The serological test used was the Weil-Felix test. This test is based on the fact that some of the antibodies that are formed in the body during a rickettsial infection can react with certain strains (OX-2, OX-19 and OX-K) of Proteus vulgaris and cause them to clump (agglutinate). Four different tests are available to diagnose rickettsial infections. The Weil-Felix test is inexpensive and easy to perform, with the result that it is widely used. It is, however, not very specific. In addition, the clumping is not detectable until the second week of the illness, which limits the test's usefulness in early diagnosis. However in this case the test was done in the second week of the patient's illness.
The other tests that are used and are more specific for the diagnosis of scrub typhus are the complement fixation test, the micro-IF test and PCR. However, being at a peripheral location, these tests were not available. The correlation between Weil-Felix test and micro-IF test is better (70%) if the sera tested with Weil-Felix test show a four-fold rise in titer. If the Weil-Felix test is used, a titer of less than 1:320 is not definitely diagnostic and demonstration of a rising titer is desirable. Though the initial titer in this case was 1:160, the OX-K agglutinin showed a diagnostic rise in titer to 1:640 (four fold rise in titre from 1:160), while the tests with OX-2 and OX- 19 were negative, as is usual in cases of scrub typhus, as compared to Rocky Mountain spotted fever where tests with all strains show a rise in titer.

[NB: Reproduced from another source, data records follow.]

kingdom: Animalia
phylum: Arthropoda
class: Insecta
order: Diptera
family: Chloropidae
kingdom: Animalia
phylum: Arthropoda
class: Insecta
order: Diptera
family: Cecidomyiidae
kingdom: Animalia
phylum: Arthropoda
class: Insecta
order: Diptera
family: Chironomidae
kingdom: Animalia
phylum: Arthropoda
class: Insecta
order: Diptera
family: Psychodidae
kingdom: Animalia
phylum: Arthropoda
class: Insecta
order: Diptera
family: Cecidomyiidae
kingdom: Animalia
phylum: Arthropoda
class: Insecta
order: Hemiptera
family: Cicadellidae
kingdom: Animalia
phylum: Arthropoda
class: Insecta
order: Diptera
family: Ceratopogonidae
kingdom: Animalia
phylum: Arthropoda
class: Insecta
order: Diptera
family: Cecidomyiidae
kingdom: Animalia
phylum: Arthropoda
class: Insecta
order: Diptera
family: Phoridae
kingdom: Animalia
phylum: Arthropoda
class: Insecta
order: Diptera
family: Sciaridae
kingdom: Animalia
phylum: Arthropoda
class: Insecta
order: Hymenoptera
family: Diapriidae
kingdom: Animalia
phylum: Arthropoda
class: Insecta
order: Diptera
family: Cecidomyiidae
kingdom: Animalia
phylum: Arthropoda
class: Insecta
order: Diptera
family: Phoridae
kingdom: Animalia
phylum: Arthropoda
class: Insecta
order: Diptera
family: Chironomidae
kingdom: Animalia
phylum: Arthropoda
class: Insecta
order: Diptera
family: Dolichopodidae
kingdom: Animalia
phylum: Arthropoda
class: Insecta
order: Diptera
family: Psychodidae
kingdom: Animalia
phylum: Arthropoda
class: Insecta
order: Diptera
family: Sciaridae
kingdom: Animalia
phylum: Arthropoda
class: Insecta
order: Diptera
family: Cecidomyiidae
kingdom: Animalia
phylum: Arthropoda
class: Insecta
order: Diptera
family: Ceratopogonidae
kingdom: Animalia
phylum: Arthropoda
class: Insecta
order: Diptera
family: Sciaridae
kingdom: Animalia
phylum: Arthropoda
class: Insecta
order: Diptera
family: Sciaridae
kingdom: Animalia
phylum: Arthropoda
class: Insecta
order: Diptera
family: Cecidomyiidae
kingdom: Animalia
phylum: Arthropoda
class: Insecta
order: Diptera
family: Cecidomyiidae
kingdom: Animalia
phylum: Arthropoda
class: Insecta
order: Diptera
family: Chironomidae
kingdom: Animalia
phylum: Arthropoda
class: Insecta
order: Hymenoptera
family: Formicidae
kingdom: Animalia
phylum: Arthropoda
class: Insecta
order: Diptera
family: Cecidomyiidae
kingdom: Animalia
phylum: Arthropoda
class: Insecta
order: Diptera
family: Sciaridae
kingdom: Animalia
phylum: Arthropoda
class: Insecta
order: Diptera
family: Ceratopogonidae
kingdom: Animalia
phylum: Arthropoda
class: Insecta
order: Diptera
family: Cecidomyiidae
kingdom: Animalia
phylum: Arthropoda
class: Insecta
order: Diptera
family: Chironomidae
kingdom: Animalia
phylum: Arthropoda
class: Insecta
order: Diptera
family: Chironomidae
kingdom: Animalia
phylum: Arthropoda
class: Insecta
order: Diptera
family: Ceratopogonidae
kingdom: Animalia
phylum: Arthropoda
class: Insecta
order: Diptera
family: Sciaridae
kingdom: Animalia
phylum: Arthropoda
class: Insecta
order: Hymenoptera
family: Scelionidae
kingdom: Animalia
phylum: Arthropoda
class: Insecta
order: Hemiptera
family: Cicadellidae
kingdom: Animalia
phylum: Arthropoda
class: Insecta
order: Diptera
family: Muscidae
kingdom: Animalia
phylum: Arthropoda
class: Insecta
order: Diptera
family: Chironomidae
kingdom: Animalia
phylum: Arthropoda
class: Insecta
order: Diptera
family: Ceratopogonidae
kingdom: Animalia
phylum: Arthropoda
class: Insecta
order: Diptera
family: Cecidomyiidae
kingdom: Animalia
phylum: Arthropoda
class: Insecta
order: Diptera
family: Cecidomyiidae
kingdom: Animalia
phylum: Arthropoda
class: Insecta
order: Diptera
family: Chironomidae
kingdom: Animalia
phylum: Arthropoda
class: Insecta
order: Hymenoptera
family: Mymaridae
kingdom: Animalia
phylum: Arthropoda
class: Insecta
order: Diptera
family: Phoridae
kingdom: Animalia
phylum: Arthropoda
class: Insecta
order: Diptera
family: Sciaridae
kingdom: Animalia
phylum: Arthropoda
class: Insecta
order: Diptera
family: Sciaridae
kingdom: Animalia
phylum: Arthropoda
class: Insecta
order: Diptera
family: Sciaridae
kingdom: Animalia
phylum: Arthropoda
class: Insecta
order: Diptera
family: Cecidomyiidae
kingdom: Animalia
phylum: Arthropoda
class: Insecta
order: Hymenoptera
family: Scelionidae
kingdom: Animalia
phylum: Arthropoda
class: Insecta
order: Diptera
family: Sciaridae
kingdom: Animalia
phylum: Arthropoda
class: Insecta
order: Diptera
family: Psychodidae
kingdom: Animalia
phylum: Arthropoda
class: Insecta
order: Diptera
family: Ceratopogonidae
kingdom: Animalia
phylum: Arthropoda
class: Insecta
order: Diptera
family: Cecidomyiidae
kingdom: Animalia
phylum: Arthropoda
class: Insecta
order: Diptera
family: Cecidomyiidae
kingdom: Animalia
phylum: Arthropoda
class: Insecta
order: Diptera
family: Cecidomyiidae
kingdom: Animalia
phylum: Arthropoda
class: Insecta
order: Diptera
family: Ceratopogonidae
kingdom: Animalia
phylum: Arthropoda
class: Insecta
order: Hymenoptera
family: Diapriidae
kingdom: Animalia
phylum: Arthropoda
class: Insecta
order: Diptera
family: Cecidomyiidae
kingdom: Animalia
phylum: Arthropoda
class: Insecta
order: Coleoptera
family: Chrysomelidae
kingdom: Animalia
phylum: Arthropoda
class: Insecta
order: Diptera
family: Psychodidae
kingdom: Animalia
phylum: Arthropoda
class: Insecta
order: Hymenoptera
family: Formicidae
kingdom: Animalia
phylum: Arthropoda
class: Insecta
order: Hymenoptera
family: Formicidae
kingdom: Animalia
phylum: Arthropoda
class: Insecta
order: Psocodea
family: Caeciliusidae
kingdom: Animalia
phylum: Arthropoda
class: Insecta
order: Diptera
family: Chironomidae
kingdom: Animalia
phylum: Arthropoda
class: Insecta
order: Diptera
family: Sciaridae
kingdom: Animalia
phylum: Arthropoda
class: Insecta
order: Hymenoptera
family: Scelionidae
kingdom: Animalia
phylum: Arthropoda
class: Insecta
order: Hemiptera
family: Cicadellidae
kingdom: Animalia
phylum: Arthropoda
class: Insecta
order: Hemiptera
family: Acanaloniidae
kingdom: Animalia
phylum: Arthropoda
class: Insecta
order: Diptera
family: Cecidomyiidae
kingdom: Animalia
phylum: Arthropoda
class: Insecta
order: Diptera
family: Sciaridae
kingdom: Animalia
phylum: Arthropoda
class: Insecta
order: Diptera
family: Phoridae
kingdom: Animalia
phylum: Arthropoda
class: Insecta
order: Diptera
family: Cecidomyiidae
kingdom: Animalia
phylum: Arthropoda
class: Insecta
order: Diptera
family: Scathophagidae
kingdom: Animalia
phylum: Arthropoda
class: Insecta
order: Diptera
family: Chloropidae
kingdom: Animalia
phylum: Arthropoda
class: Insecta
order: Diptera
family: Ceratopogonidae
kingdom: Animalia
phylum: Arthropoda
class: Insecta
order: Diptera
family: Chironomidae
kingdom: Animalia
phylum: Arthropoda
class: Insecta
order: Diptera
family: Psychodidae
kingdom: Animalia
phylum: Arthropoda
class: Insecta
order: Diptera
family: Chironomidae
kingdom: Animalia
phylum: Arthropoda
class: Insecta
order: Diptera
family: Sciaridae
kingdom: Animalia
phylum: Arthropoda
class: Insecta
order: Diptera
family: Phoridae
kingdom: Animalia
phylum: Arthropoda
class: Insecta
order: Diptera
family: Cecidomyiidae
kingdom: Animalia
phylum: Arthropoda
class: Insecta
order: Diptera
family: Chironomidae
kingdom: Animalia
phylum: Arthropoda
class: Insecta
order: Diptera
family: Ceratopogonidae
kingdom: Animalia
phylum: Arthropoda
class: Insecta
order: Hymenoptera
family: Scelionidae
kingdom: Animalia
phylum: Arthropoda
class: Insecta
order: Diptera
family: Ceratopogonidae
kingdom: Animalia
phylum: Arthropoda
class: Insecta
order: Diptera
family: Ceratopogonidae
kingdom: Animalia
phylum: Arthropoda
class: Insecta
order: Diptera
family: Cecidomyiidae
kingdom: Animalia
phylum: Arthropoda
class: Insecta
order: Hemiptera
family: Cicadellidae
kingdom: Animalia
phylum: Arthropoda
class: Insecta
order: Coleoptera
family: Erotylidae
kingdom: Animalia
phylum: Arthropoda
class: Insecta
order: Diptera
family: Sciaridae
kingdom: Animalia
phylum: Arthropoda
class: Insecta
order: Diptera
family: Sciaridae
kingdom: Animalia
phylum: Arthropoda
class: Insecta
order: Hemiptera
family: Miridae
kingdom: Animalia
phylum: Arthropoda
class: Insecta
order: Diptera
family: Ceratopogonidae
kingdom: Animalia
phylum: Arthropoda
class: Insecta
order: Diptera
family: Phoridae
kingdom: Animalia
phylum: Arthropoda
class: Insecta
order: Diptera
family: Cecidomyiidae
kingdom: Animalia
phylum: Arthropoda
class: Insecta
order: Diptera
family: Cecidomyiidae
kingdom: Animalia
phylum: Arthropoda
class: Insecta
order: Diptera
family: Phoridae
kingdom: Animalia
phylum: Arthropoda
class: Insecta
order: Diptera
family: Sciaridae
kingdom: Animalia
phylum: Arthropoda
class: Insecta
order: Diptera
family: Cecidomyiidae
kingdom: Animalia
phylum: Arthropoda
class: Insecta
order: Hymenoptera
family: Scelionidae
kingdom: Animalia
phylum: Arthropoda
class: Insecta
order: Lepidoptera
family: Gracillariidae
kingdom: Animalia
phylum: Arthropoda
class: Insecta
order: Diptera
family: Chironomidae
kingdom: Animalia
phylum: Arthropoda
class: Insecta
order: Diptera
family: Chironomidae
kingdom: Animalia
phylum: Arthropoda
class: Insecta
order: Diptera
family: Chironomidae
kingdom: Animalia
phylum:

The case had a few interesting features, myocarditis, hepatitis and renal involvement (which is more common with the spotted fever group than with scrub typhus) and the absence of pneumonitis (which is more common with the scrub typhus group). However, cases of scrub typhus have also been reported with interstitial myocarditis.
The case is reported for the importance of the typhus group of fevers as an important differential diagnosis in cases of fever with rash in individuals predisposed due to their outdoor activities, especially soldiers.